Guiding cameras must also have a guiding port. This usually is an RJ11 connector with six pins, called an ST4 port. This connects to your mount or hand controller with a standard RJ11 cable.
Guiding software
Many advanced cooled cameras for imaging deep-sky objects come with an autoguiding function in their control software. These can simultaneously run the guiding camera and the imaging camera, offering the convenience of using the same software option for everything.
There are also standalone programs for autoguiding, such as PHD2, Metaguide, and Guide Dog. I personally prefer PHD2. Not only does it support the widest variety of cameras and is simple to use, it also offers multistar guiding to average the movements of multiple guide stars. This eliminates improper corrections from poor seeing, which can cause the guide star to jump all over the field. I feel this feature allows PHD2 to outperform other guiding software in terms of accuracy and smooth tracking.
Analyzing your results
It’s best to immediately check your results to ensure you’re guiding correctly. When the first frame comes up on the computer screen at the end of the exposure, focus on the center of the image at 100-percent scale and examine the stars. If they are round and crisp, then congratulations on a fine job setting up your system!
If, however, the stars appear trailed in right ascension, this usually means either overaggressive tracking when trying to follow a star in poor seeing or flexure of the guide scope relative to the main instrument. Try a shorter exposure and see if anything changes. Poor guiding will make the stars trail the same amount even in shorter exposures. Conversely, if the issue gets progressively worse in longer exposures, then it is due to flexure.

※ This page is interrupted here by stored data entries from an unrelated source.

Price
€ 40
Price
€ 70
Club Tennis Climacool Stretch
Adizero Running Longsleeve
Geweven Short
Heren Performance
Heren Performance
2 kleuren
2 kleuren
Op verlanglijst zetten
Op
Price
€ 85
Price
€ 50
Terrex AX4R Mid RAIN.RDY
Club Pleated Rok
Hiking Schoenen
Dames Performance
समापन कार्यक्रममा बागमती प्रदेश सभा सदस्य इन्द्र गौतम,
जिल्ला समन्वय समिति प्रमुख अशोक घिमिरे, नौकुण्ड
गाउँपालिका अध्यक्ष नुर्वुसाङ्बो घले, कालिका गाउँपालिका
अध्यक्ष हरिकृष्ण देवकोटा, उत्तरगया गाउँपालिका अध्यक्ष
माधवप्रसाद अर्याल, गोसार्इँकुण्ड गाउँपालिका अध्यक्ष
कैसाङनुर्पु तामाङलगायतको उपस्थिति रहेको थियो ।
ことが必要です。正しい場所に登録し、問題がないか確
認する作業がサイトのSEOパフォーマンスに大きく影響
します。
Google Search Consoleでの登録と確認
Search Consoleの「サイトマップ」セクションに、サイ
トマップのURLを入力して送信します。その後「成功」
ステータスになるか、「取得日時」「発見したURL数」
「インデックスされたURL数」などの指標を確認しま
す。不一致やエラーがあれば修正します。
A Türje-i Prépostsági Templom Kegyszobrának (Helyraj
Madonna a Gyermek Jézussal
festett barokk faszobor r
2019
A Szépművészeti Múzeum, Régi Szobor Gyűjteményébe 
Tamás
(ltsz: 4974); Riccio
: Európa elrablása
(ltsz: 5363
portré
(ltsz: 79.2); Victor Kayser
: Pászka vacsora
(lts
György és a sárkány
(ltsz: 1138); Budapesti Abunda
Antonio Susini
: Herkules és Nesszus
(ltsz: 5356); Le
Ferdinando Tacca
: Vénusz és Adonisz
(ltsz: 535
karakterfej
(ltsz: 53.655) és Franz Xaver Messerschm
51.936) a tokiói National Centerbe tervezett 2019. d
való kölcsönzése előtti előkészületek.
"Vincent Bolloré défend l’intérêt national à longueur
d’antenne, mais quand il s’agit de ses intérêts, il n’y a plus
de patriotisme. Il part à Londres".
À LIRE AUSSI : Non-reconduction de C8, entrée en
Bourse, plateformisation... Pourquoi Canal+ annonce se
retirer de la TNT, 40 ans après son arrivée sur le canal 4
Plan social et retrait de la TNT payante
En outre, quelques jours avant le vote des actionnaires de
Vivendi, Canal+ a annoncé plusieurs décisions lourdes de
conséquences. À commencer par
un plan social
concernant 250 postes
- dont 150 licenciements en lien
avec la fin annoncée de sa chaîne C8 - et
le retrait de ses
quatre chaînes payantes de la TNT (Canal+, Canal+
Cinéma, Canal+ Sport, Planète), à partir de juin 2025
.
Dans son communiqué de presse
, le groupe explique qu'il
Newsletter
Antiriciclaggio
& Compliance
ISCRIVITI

Declination errors are usually remedied by changing the aggressiveness of the corrections to a lower value. Try an aggressiveness of 25 to 50 percent instead. Otherwise, too much backlash in declination gearing is usually the culprit. While some software allows for backlash compensation, it is best to eliminate the backlash, either by tightening the axis or shimming out the play in the telescope’s mount.
A winning shot
While non-astronomy family and friends usually look only for rich color, a nice composition, and plenty of colorful stars in your images, your astronomy friends and other deep-sky imagers will take a far more critical look at your results. The first thing they will see is the quality of the star images. No amount of good composition or splashy colors will be able to compensate for poorly imaged stars. So, it’s best to be patient and take the time to learn how to perfect your images. A well-guided image with sharp, round stars will go a long way toward producing a winning shot.